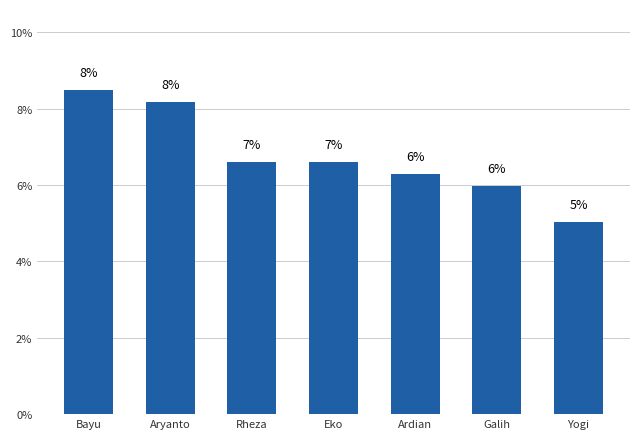

At which category does the chart reach its minimum across all series?

Yogi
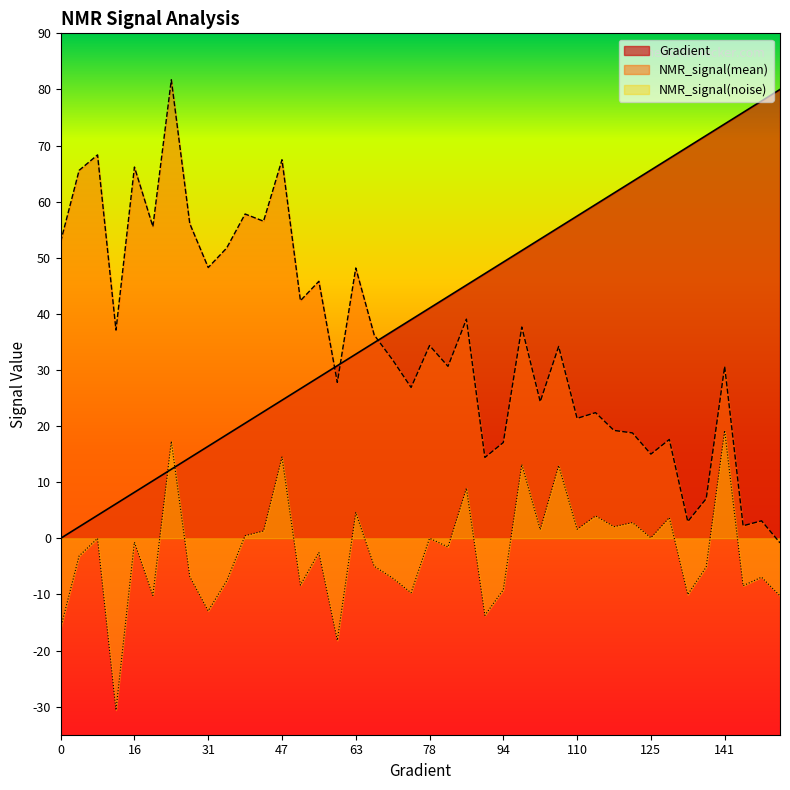

What is the value of the Gradient point at the 27th from the left?

53.3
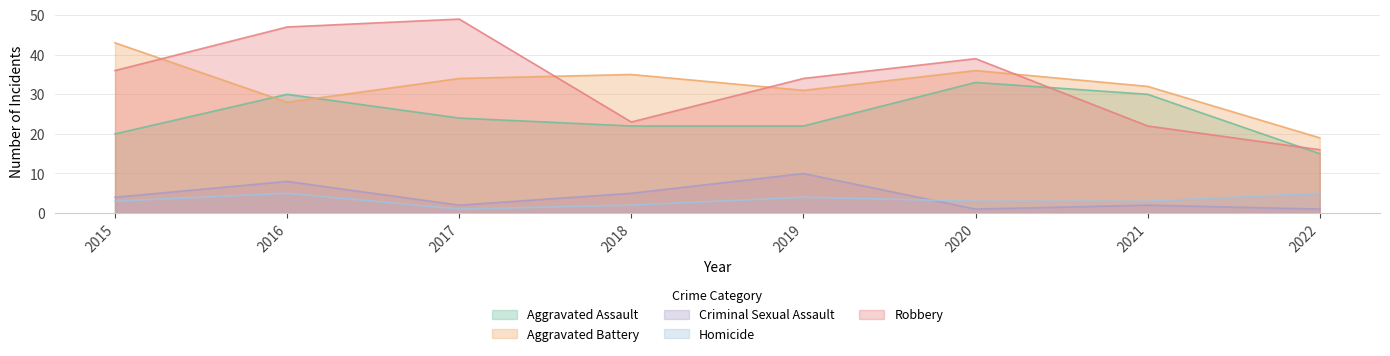

Reading right to left, transcribe all the data shown in this chart.

Aggravated Assault: 15	30	33	22	22	24	30	20
Aggravated Battery: 19	32	36	31	35	34	28	43
Criminal Sexual Assault: 1	2	1	10	5	2	8	4
Homicide: 5	3	3	4	2	1	5	3
Robbery: 16	22	39	34	23	49	47	36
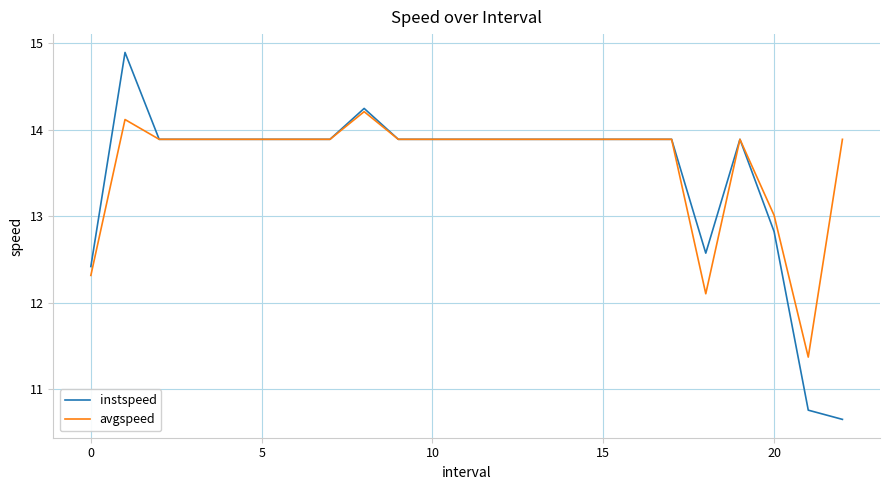

What is the minimum value for avgspeed?

11.4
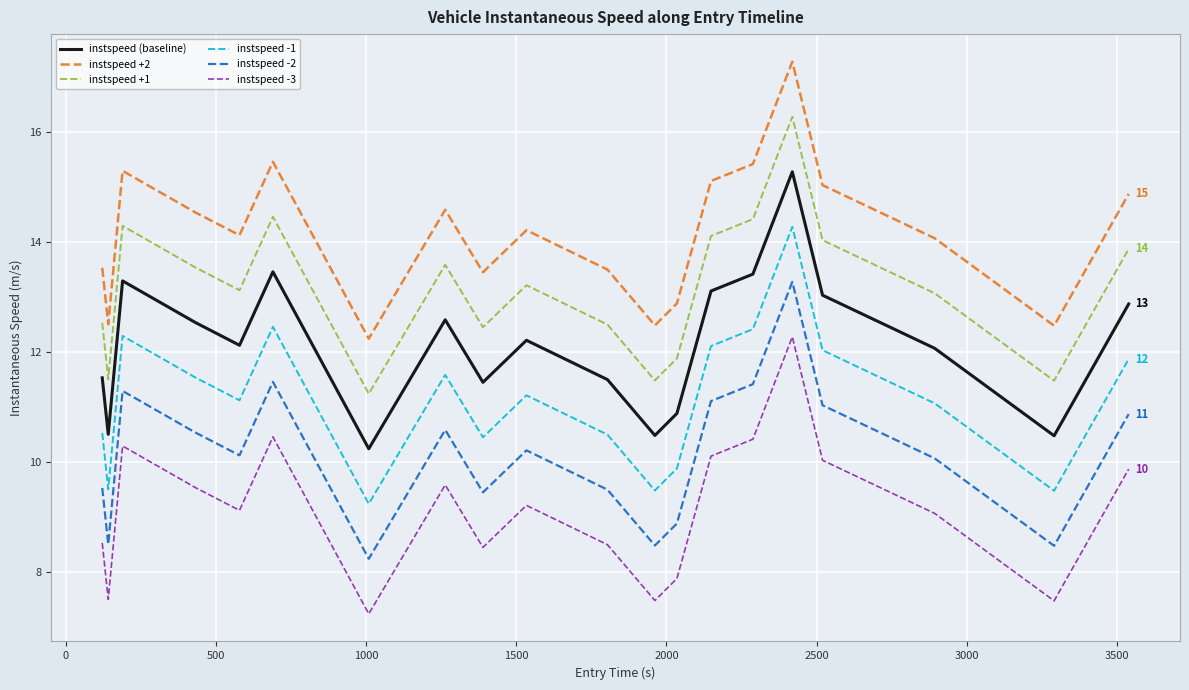

What is the highest value of the instspeed -2 series?

13.3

WHAT YOU NEED TO DO> Pull out each line of the material above that contains the word "value", and list them in their original order.

TASK ANSWER>
What is the value of the Gradient point at the 27th from the left?
What is the minimum value for avgspeed?
What is the highest value of the instspeed -2 series?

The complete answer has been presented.